La sua posizione le consente uno sguardo privilegiato sui giovani che vogliono costruirsi una carriera impegnandosi nel settore creativo e culturale. Crede che le istituzioni e i territori facciano abbastanza per supportarli? Quali azioni proporrebbe per aiutarli con più efficacia?
I giovani sono una risorsa straordinaria ed è fondamentale incentivare e stimolare le loro passioni artistiche perché avere una passione significa avere anche un sogno e di conseguenza uno scopo e la disciplina che serve per esaudire quel sogno. Questa passione crea una generazione di ragazzi che si affacciano al mondo del lavoro avendo imparato che per ottenere risultati serve tempo, costanza, energia e soprattutto impegnarsi nella propria attività professionale con amore e con gioia.
Inoltre chi ha una passione creativa ha necessariamente bisogno di confrontarsi e di condividere le esperienze di altri, studiare quelle passate e sperimentarne di nuove. Tutto questo, tradotto in un’altra parola, si chiama cultura. E la cultura (lo sa ormai anche chi non ne possiede) crea sempre ricchezza. Spirituale, sociale, ma anche materiale.
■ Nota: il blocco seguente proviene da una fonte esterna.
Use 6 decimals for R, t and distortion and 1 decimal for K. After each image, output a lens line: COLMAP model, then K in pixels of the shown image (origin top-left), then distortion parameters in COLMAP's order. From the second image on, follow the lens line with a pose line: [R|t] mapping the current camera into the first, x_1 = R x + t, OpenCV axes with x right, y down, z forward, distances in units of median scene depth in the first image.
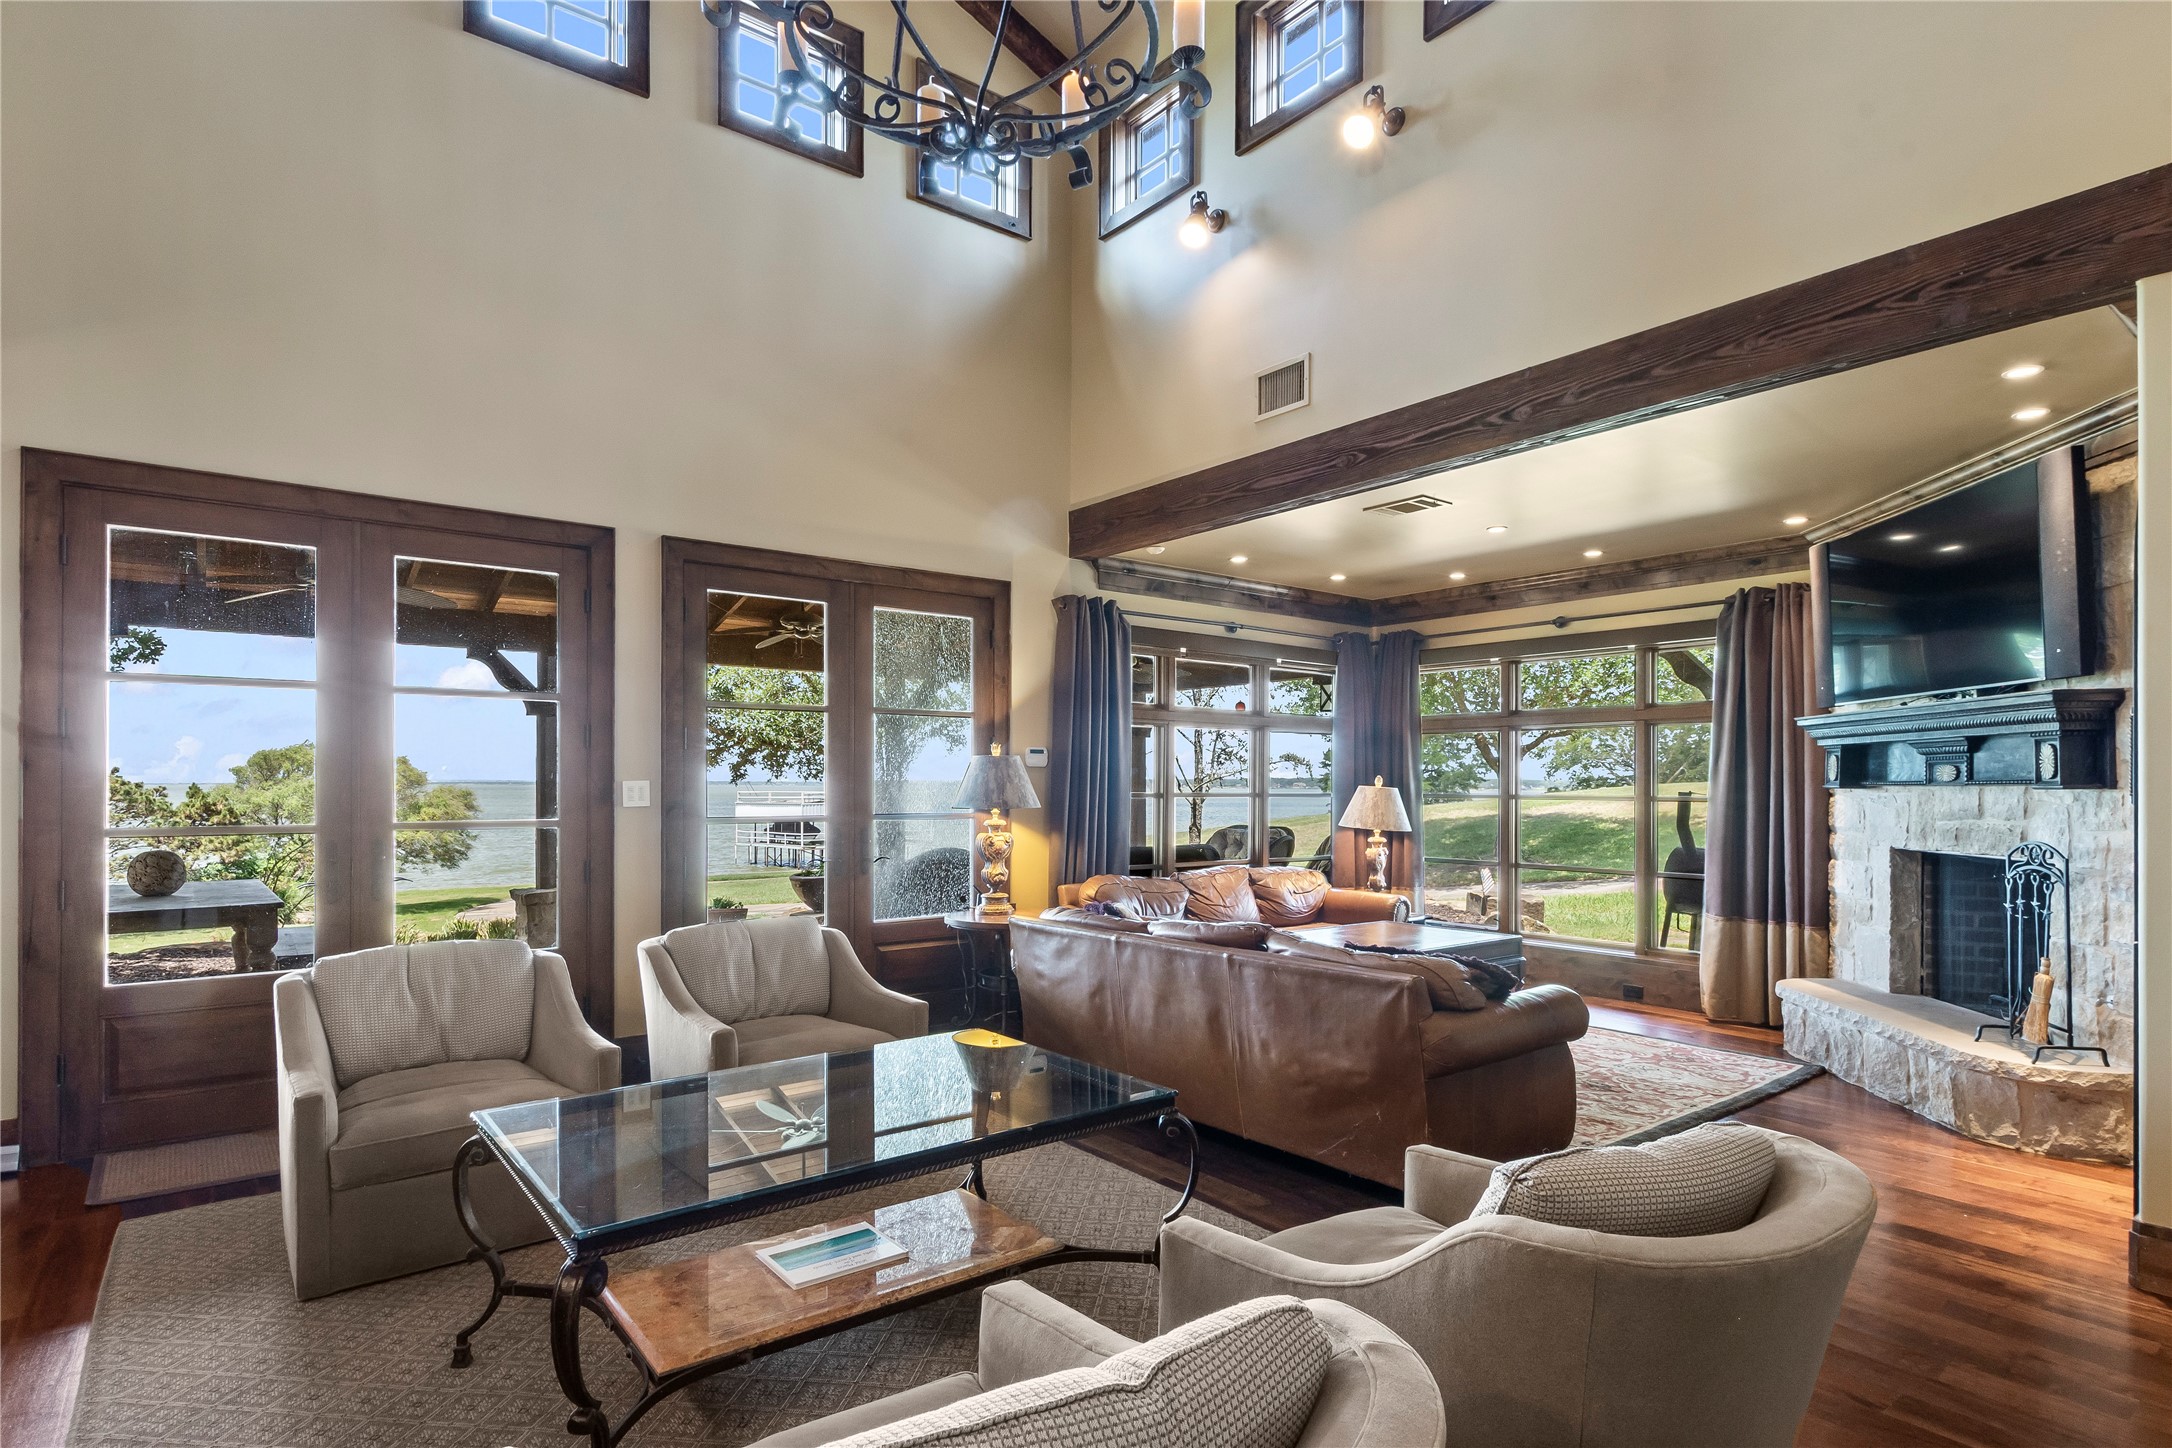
lens RADIAL K [[1135.1, 0, 1154.2], [0, 1135.1, 781.0], [0, 0, 1]] dist [-0.016718, 0.000179]
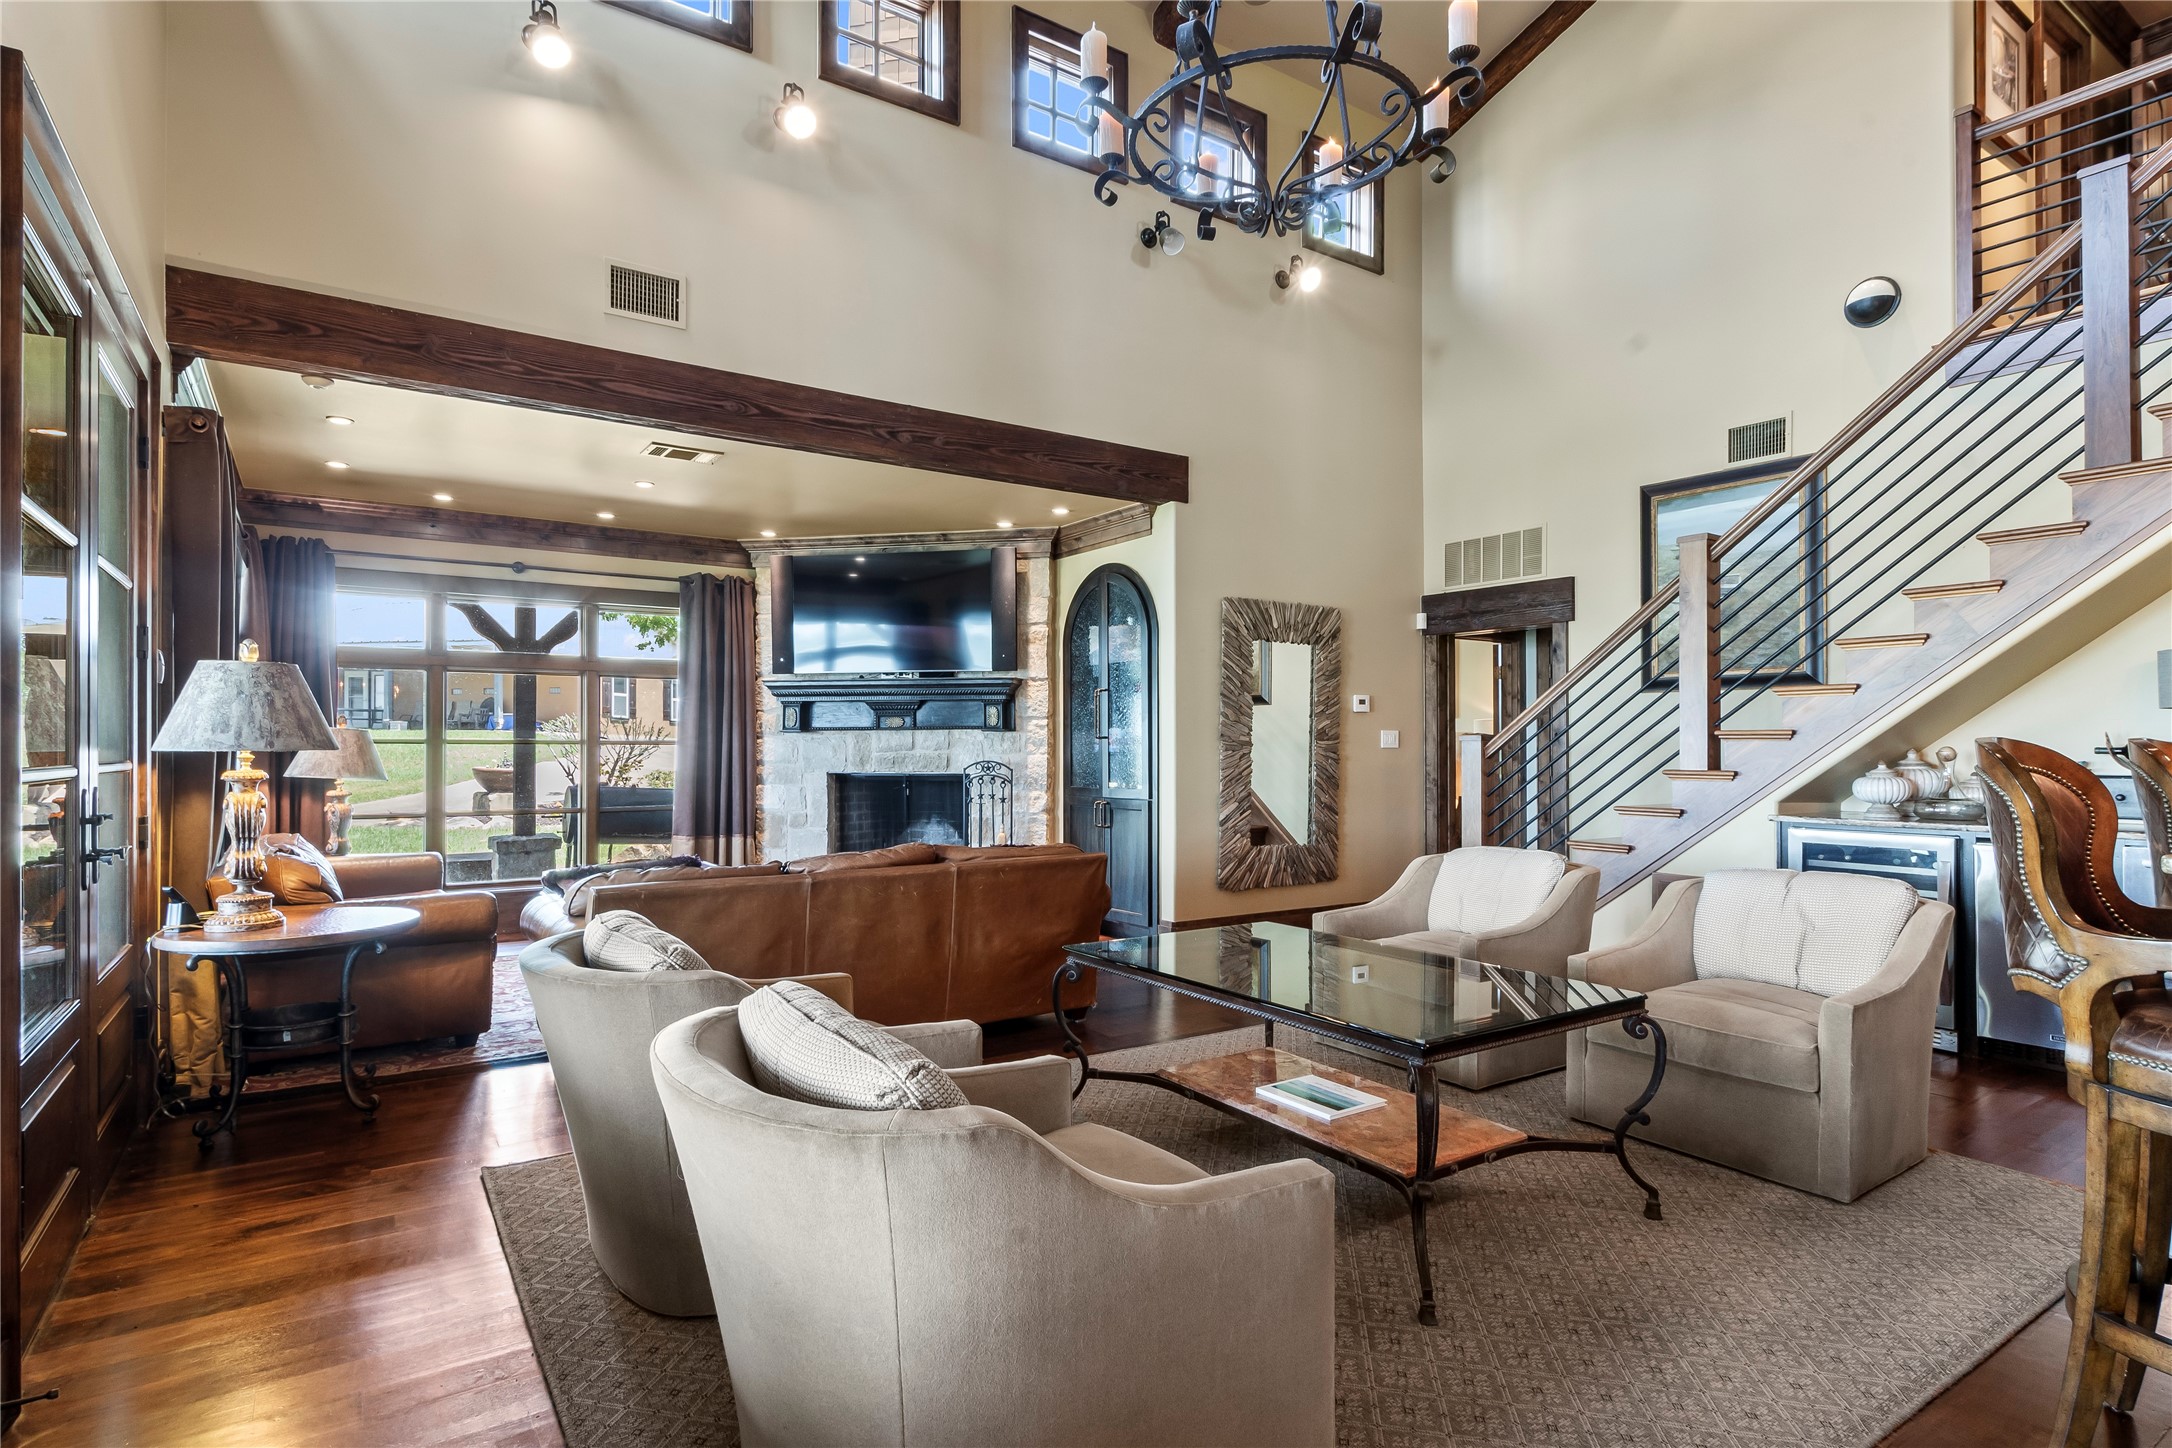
lens RADIAL K [[1103.5, 0, 1040.4], [0, 1103.5, 737.1], [0, 0, 1]] dist [-0.005871, -0.000565]
pose [[0.101077, 0.005153, 0.994865, -0.685648], [-0.005935, 0.999972, -0.004576, 0.016951], [-0.994861, -0.005442, 0.101105, 0.535979]]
Trovo dunque antieconomico tagliare i fondi ai teatri o addirittura chiudere Orchestre, Compagnie di prosa, Corpi di ballo. Se si pensa, solo per citare dei dati che conosco bene, che gli allievi delle scuole di danza in Italia sono un milione e ottocentomila e nonostante ciò i Corpi di Ballo delle grandi Fondazioni Liriche e di Balletto per misteriosa volontà politica, si sono ridotti a 4 in tutta Italia (in Germania sono circa 50), sarà facile immaginare il costo sociale della perdita di motivazione e dell’omicidio della loro passione, sottraendo a questo esercito di ragazzi la speranza di inserimento nel mondo del lavoro. Un milione e ottocentomila giovani cui viene tolta una motivazione, rappresentano probabilmente, per chi ha lungimiranti e reali visioni storiche e sociali, un costo ben più alto dei circa 30 milioni di euro l’anno risparmiati.
Infine avremmo il piacere di chiederle una frase o uno slogan, di sua invenzione, a supporto del progetto “Italia Creativa”
L’Italia Creativa. Il ricordo del futuro.
L’Italia Creativa. Il ricordo del futuro.